Beason was the oldest veteran at an honorary luncheon for World War II veterans Thursday morning. Beason fought with one of two American divisions that landed on Utah Beach — code name for one of five sectors of German-occupied France — during the D-Day invasion, and served in the five major battles that followed the Normandy landings.
“I don’t think too many are looking for love and glory out of it,” Beason said as 15 veterans were escorted into the Elks Club in Augusta on Thursday. “We did the job we needed to do.”
In 2013 there were more than 1.7 million Americans alive who served in the second World War. Around 558,000 of them are estimated to still be alive today, according to the Department of Veteran Affairs.
Chuck Burke, the veterans representative for the Augusta Elks Club, said plans are to continue hosting the annual luncheon — held on the anniversary of Pearl Harbor — “as long as the they’re here.”
“It’s my understanding that World War II veterans are dying at a fast rate,” he said. “We do this because we realize there won’t be that many, and every year the crowd gets smaller.”
During the past three years attendane for the honorary event have declined from 50, in the first year, to 15, this year.
“They are dying off and a lot of people don’t realize that the Elks is the number one veteran program in the U.S.,” said Burke, whose father served in the war . “I was in Vietnam but I have no clue what these people do.”
Among those at Thursday’s luncheon was Richard Craig, a 92-year-old Navy veteran who served for 28 months in the Pacific during the war. Craig, an avid attendee of area veteran events, noticed the decline. He said he found the luncheon helpful.
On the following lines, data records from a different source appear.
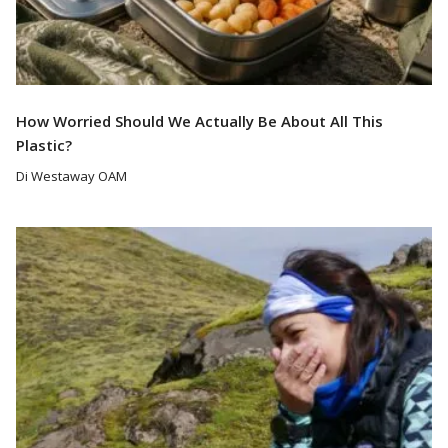
How Worried Should We Actually Be About All This
Plastic?
Di Westaway OAM
Read More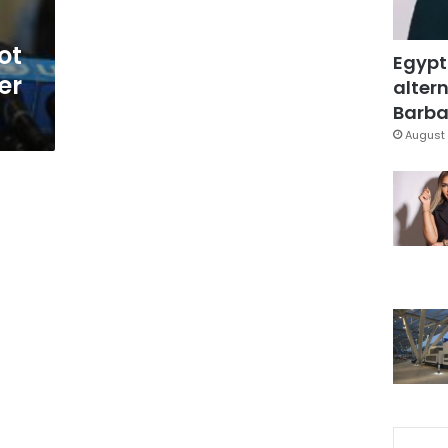
ot
Egypt
er
altern
Barbar
August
“I’m almost insistent on attending them for the memories and seeing the other veterans who served,” he said. “I think it is great for the Elks Club to do this. The numbers are decreasing but it is good that somebody will have a program for the veterans.”
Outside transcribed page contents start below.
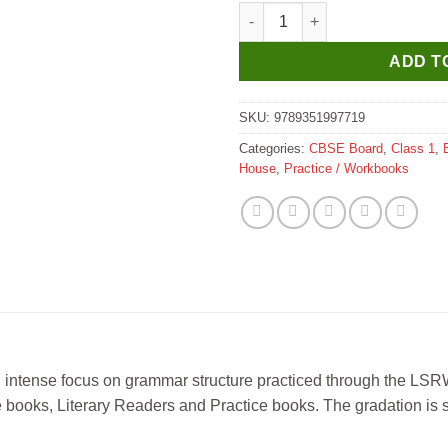
New Saraswati The English Ro
ADD T
SKU:
9789351997719
Categories:
CBSE Board
,
Class 1
,
House
,
Practice / Workbooks
 an intense focus on grammar structure practiced through the LSRW
se books, Literary Readers and Practice books. The gradation is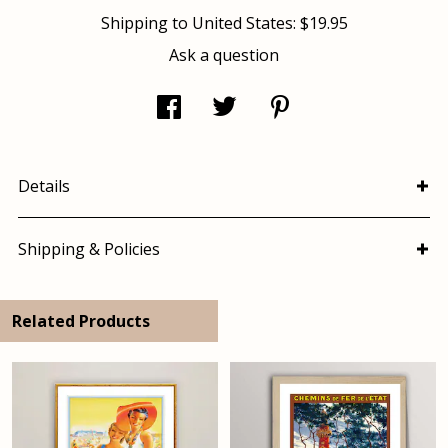
Shipping to
United States
:
$19.95
Ask a question
Details
Shipping & Policies
Related Products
But for Dennis Trudeau, a 92-year-old Canadian Airforce veteran who was captured on D-Day, the event was a first for him. As the veterans gathered to share a meal, they embraced each other with handshakes, laughs and stories of their time in the service.
“We all have vivid memories but the best thing I remember is when I got liberated,” said Trudeau, a Grovetown council member and former town mayor. “I thank God I was alive, I was free and I was going home.”